Project 6: Clustering Analysis
Project due Monday night Apr 7, 2014
The purpose of this assignment is to make it possible to visualize your clustering results. We will do this by augmenting data files with their clustering results. This way, you can visualize the result without making any changes to your display program. If you would like to explicitly add clustering to your display, that will be an extension.
- Add the necessary code to your Data class to make it possible to write a data file. Your goal will be to write out the data used to do the clustering plus the cluster indices that are returned from the k-means function. You may want to write a specialized write routine to do this, or you may want to use two steps (1. add the cluster indices as a new column, 2. write the Data object out to a file). (The latter is preferred.) (Note also that you may want to include all columns of the data and the cluster indices, rather than just the columns used for the clustering and the cluster indices. That way, you can cluster the Australia data set without latitude and longitude, but display the clusters with latitude and longitude.)
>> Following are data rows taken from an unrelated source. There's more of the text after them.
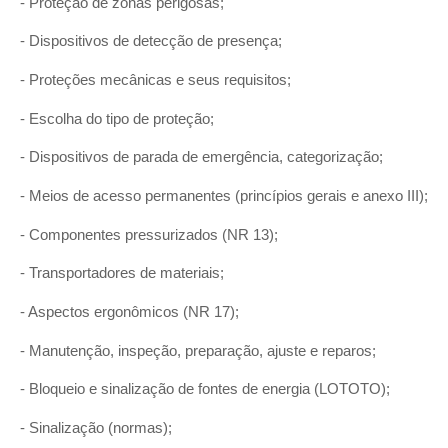
- Proteção de zonas perigosas;
- Dispositivos de detecção de presença;
- Proteções mecânicas e seus requisitos;
- Escolha do tipo de proteção;
- Dispositivos de parada de emergência, categorização;
- Meios de acesso permanentes (princípios gerais e anexo III);
- Componentes pressurizados (NR 13);
- Transportadores de materiais;
- Aspectos ergonômicos (NR 17);
- Manutenção, inspeção, preparação, ajuste e reparos;
- Bloqueio e sinalização de fontes de energia (LOTOTO);
- Sinalização (normas);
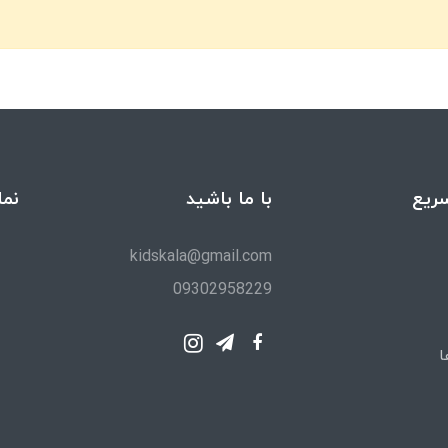
ریع
با ما باشید
نما
kidskala@gmail.com
09302958229
ا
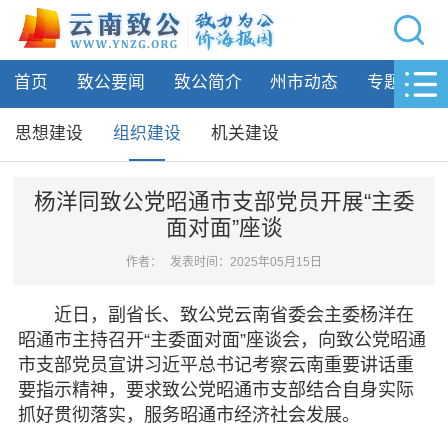
网站导航
首页
致公要闻
致公简介
州市动态
专题活动
首页
致公要闻
思想建设
组织建设
机关建设
致公简介
杨洋同致公党昭通市支部党员开展“主委
面对面”座谈
州市动态
作者：
发表时间：2025年05月15日
专题活动
近日，副省长、致公党云南省委会主委杨洋在
履行职责
昭通市主持召开“主委面对面”座谈会，向致公党昭通
市支部党员宣讲习近平总书记考察云南重要讲话重
自身建设
要指示精神，要求致公党昭通市支部结合自身实际
抓好贯彻落实，服务昭通市经济社会发展。
思想建设
组织建设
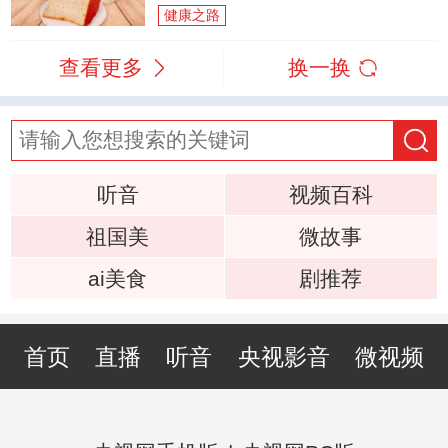
健康之路
查看更多
换一换
听音
视频百科
祖国美
微故事
ai美食
剧推荐
首页
直播
听音
央视影音
微视频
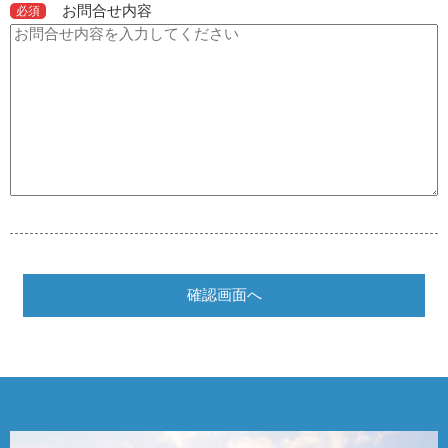
お問合せ内容
必須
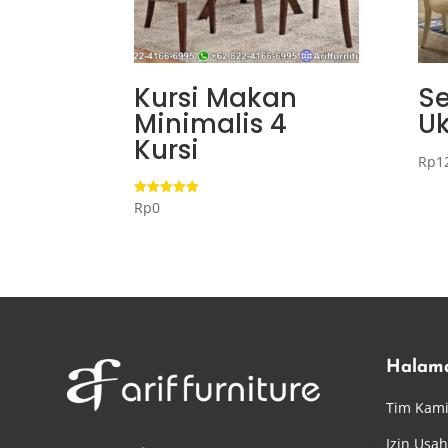
Kursi Makan
Se
Minimalis 4
Uk
Kursi
Rp
1
Rp
0
Dinilai
5.00
dari 5
Halam
Tim Kam
Izin Usa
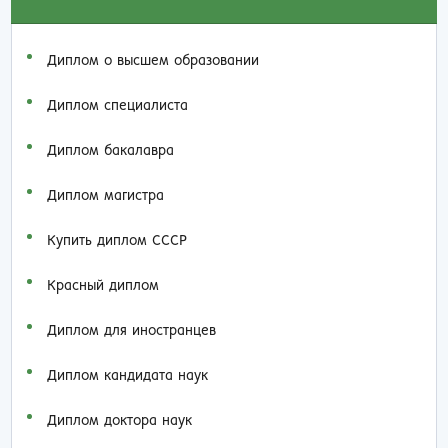
Диплом о высшем образовании
Диплом специалиста
Диплом бакалавра
Диплом магистра
Купить диплом СССР
Красный диплом
Диплом для иностранцев
Диплом кандидата наук
Диплом доктора наук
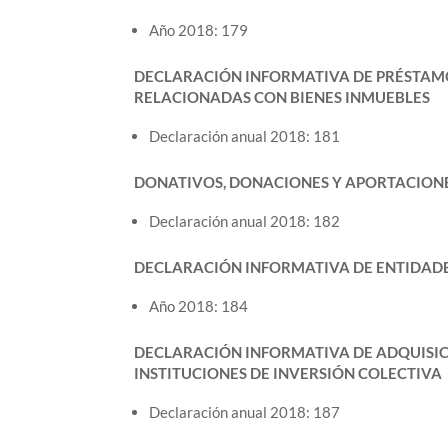
Año 2018: 179
DECLARACIÓN INFORMATIVA DE PRÉSTAMO
RELACIONADAS CON BIENES INMUEBLES
Declaración anual 2018: 181
DONATIVOS, DONACIONES Y APORTACIONES
Declaración anual 2018: 182
DECLARACIÓN INFORMATIVA DE ENTIDADE
Año 2018: 184
DECLARACIÓN INFORMATIVA DE ADQUISICI
INSTITUCIONES DE INVERSIÓN COLECTIVA
Declaración anual 2018: 187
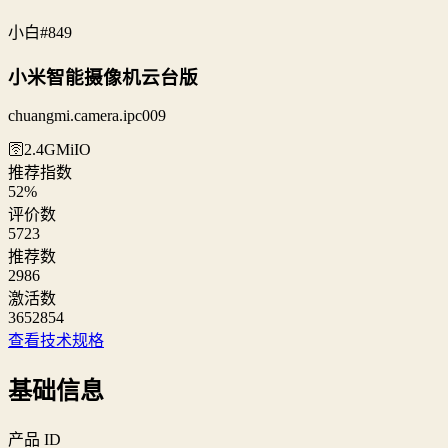
小白
#849
小米智能摄像机云台版
chuangmi.camera.ipc009
🛜2.4G
MiIO
推荐指数
52
%
评价数
5723
推荐数
2986
激活数
3652854
查看技术规格
基础信息
产品 ID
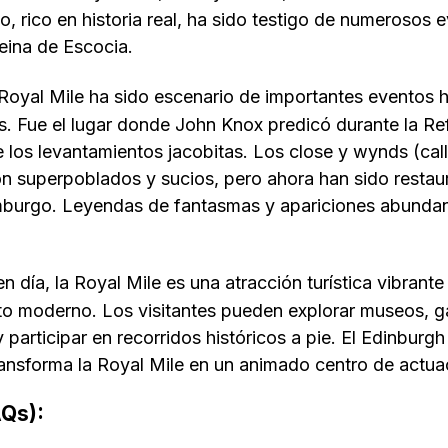
, rico en historia real, ha sido testigo de numerosos e
eina de Escocia.
Royal Mile ha sido escenario de importantes eventos h
as. Fue el lugar donde John Knox predicó durante la R
 los levantamientos jacobitas. Los close y wynds (call
on superpoblados y sucios, pero ahora han sido restau
mburgo. Leyendas de fantasmas y apariciones abundan,
n día, la Royal Mile es una atracción turística vibran
ento moderno. Los visitantes pueden explorar museos, ga
y participar en recorridos históricos a pie. El Edinburgh 
ansforma la Royal Mile en un animado centro de actua
AQs):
- Test your clustering on the file AustraliaCoast.csv. Use 10 clusters and visualize the result using three variables, such as premax, maxairtemp, and maxsoilmoist.
- Execute a clustering on a data file of your choice, using the analysis to demonstrate something about the data set. If necessary, you may construct a data set that works well with clustering. If that is what you do, then you should describe how you created the data set.
- Make your k-means functions more flexible. For example, you could make it possible to use different distance metrics (and the appropriate methods for computing the "means"). Another option is to develop new methods of initialization (such as randomly assigning points to an initial cluster).
- Implement other clustering methods.
- Integrate clustering capabilities into your display application.
- Enable the user to view the cluster means. Give the cluster means names.
- Run PCA on the AustraliaCoast data set and then cluster using the first three PCA dimensions. Visualize the result in PCA space.
For this week's writeup, create a wiki page that shows your clustering visualizations, analyzes the results of your clustering from task 3, and explains any extensions.
Once you have written up your assignment, give the page the label:
Put your code in a folder named Proj6 on the Courses/CS251 server in your private subdirectory.